Exercise text
Sunday, June 10, 2018

APOD - The Cat's Eye Nebula from Hubble

Astronomy Picture of the Day

Discover the cosmos! Each day a different image or photograph of our fascinating universe is featured, along with a brief explanation written by a professional astronomer.

2018 June 10
See Explanation.  Clicking on the picture will download  the highest resolution version available.

The Cat's Eye Nebula from Hubble
Image Credit: NASA, ESA, HEIC, and The Hubble Heritage Team (STScI/AURA)

Source data
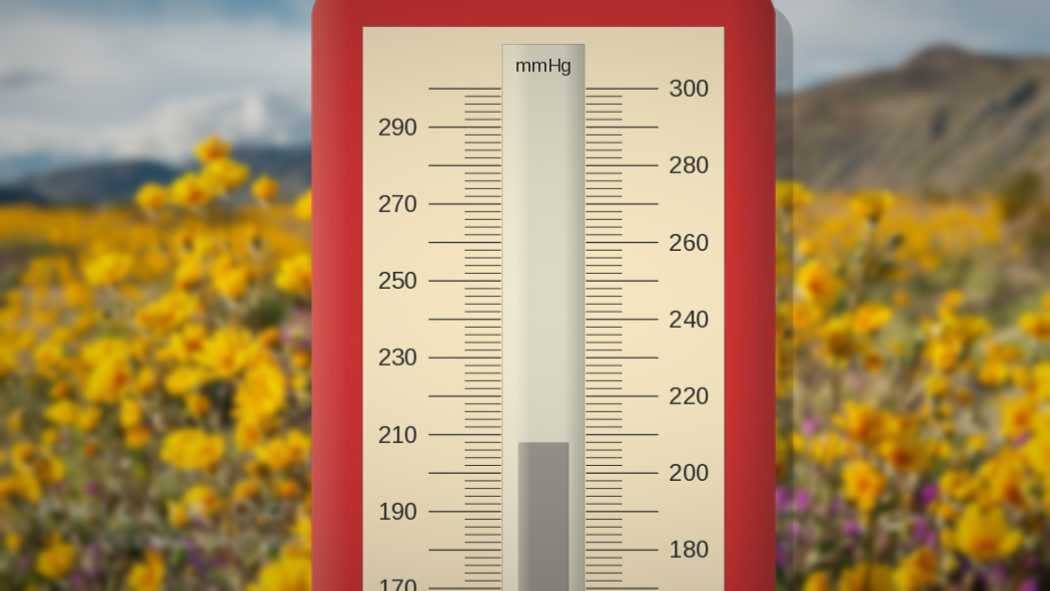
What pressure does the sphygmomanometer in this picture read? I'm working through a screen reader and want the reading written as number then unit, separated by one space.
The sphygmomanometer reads 208 mmHg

Problems to solve
1: Which organizations and team does the Cat's Eye Nebula page credit for the image?
2: Pick up the Cat's Eye Nebula page after its image credit line and write the brief explanation that would come next.

Solved problems
1: NASA, ESA, HEIC, and The Hubble Heritage Team (STScI/AURA).

2:
Explanation: To some, it may look like a cat's eye. The alluring Cat's Eye nebula, however, lies three thousand light-years from Earth across interstellar space. A classic planetary nebula, the Cat's Eye (NGC 6543) represents a final, brief yet glorious phase in the life of a sun-like star. This nebula's dying central star may have produced the simple, outer pattern of dusty concentric shells by shrugging off outer layers in a series of regular convulsions. But the formation of the beautiful, more complex inner structures is not well understood. Seen so clearly in this digitally sharpened Hubble Space Telescope image, the truly cosmic eye is over half a light-year across. Of course, gazing into this Cat's Eye, astronomers may well be seeing the fate of our sun, destined to enter its own planetary nebula phase of evolution ... in about 5 billion years.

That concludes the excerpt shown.